CHANGE IN ACCOUNTING POLICY AND RESTATEMENT
In terms of IFRS 3, goodwill is no longer amortised through the income statement but is subject to an annual impairment test. The impact of this change has been to reduce goodwill amortisation by R27,8 million in 2005. There is no effect on headline earnings and prior year comparatives have not been restated.

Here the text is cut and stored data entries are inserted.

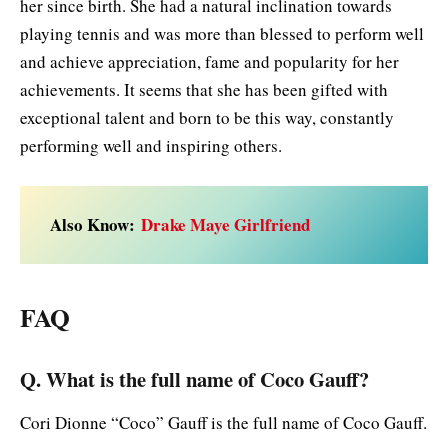
her since birth. She had a natural inclination towards
playing tennis and was more than blessed to perform well
and achieve appreciation, fame and popularity for her
achievements. It seems that she has been gifted with
exceptional talent and born to be this way, constantly
performing well and inspiring others.
Also Know:
Drake Maye Girlfriend
FAQ
Q. What is the full name of Coco Gauff?
Cori Dionne “Coco” Gauff is the full name of Coco Gauff.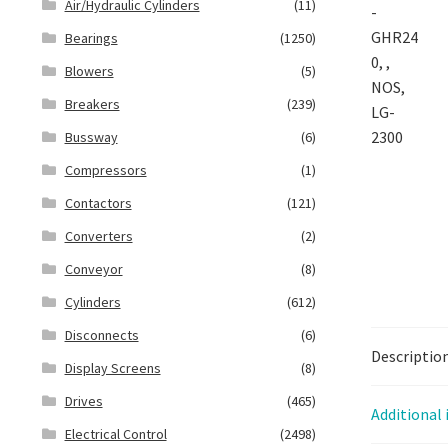
Air/Hydraulic Cylinders
(11)
Bearings
(1250)
Blowers
(5)
Breakers
(239)
Bussway
(6)
Compressors
(1)
Contactors
(121)
Converters
(2)
Conveyor
(8)
Cylinders
(612)
Disconnects
(6)
Descriptio
Display Screens
(8)
Drives
(465)
Additional
Electrical Control
(2498)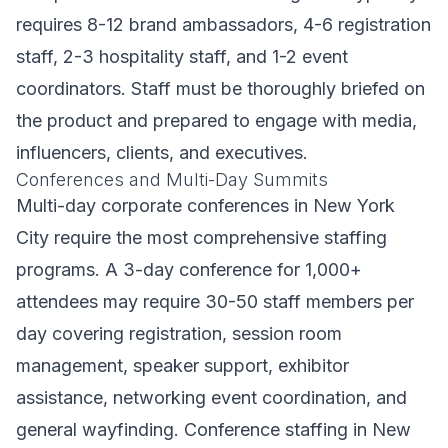
requires 8-12 brand ambassadors, 4-6 registration
staff, 2-3 hospitality staff, and 1-2 event
coordinators. Staff must be thoroughly briefed on
the product and prepared to engage with media,
influencers, clients, and executives.
Conferences and Multi-Day Summits
Multi-day corporate conferences in New York
City require the most comprehensive staffing
programs. A 3-day conference for 1,000+
attendees may require 30-50 staff members per
day covering registration, session room
management, speaker support, exhibitor
assistance, networking event coordination, and
general wayfinding. Conference staffing in New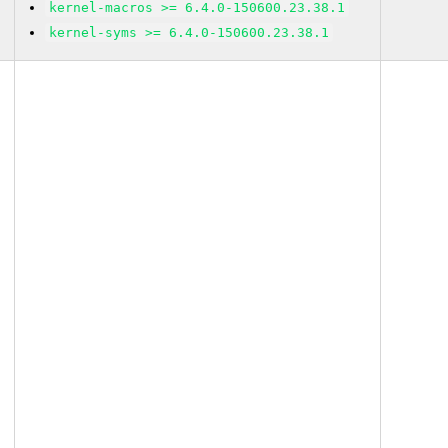
kernel-macros >= 6.4.0-150600.23.38.1
kernel-syms >= 6.4.0-150600.23.38.1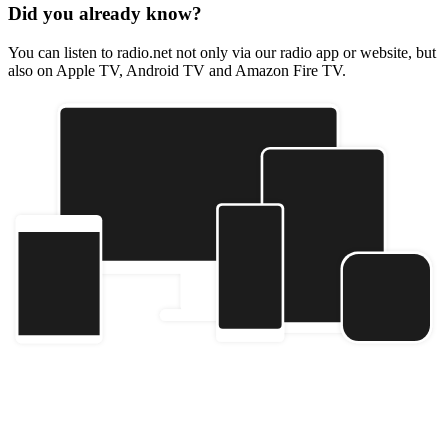
Did you already know?
You can listen to radio.net not only via our radio app or website, but
also on Apple TV, Android TV and Amazon Fire TV.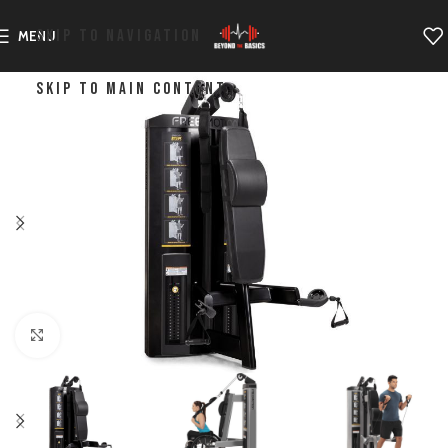
SKIP TO NAVIGATION
MENU
SKIP TO MAIN CONTENT
Click to enlarge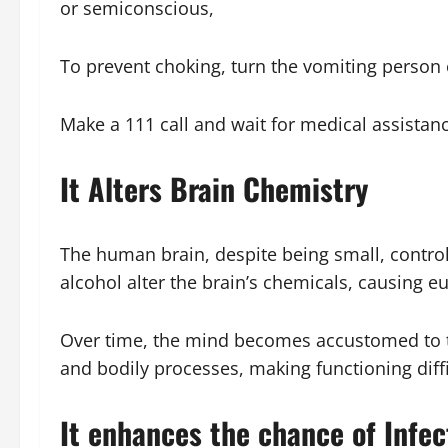
or semiconscious,
To prevent choking, turn the vomiting person o
Make a 111 call and wait for medical assistan
It Alters Brain Chemistry
The human brain, despite being small, contro
alcohol alter the brain’s chemicals, causing e
Over time, the mind becomes accustomed to th
and bodily processes, making functioning diffi
It enhances the chance of Infec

In terms of a circular issued by the South African Institute of Chartered Accountants ("SAICA") on 2 August 2005, companies are required to smooth rental expenses on operating leases that are subject to annual fixed escalation increases, over the lives of the respective leases. Previously, such rentals were accounted for on the basis of the expenses due for payment in each respective year. The revised interpretation resulted in a credit to trading income of R3,1 million (2004: R1,2 million), an increase in taxation of R0,8 million (2004: R0,4 million) and a net reduction of R17,3 million in the opening retained earnings as at 1 July 2004.
GOING CONCERN
In terms of the requirements of the Companies Act 1973, the directors have confirmed their opinion that after the payment of the distribution, the company will be able to pay its debts as they become due in the ordinary course of business and its consolidated assets, fairly valued, will exceed its consolidated liabilities
POST BALANCE SHEET EVENTS
The group's post balance sheet events up to the date of approval of the financial statements are set out in note 36 to the financial statements and the group chief executive's report on page 13. In terms of a circular to be issued on or about 3 November 2005, the company is proposing to facilitate an increase in its BEE shareholding by 13,6% to 20,3%, through the issue of 8 million Primedia "N" shares at par value of 0,02 cents.
SHARES IN ISSUE
1 449 580 ordinary and 3 174 604 Primedia "N" shares were issued on 1 July 2004 in terms of the acquisition of the 30,5% minority interest in Africa on Air effected in the 2004 financial year and 4 472 419 shares were bought by The Primedia Trust, which is consolidated for group reporting purposes, to satisfy the requirements of the company's share scheme and to offset the disposal by the Share Trust of 4 834 122 shares on the exercise of options by the scheme participants. The weighted number of shares in issue was 223,0 million, which was 3,0% higher than the 216,5 million weighted number of shares in the prior year.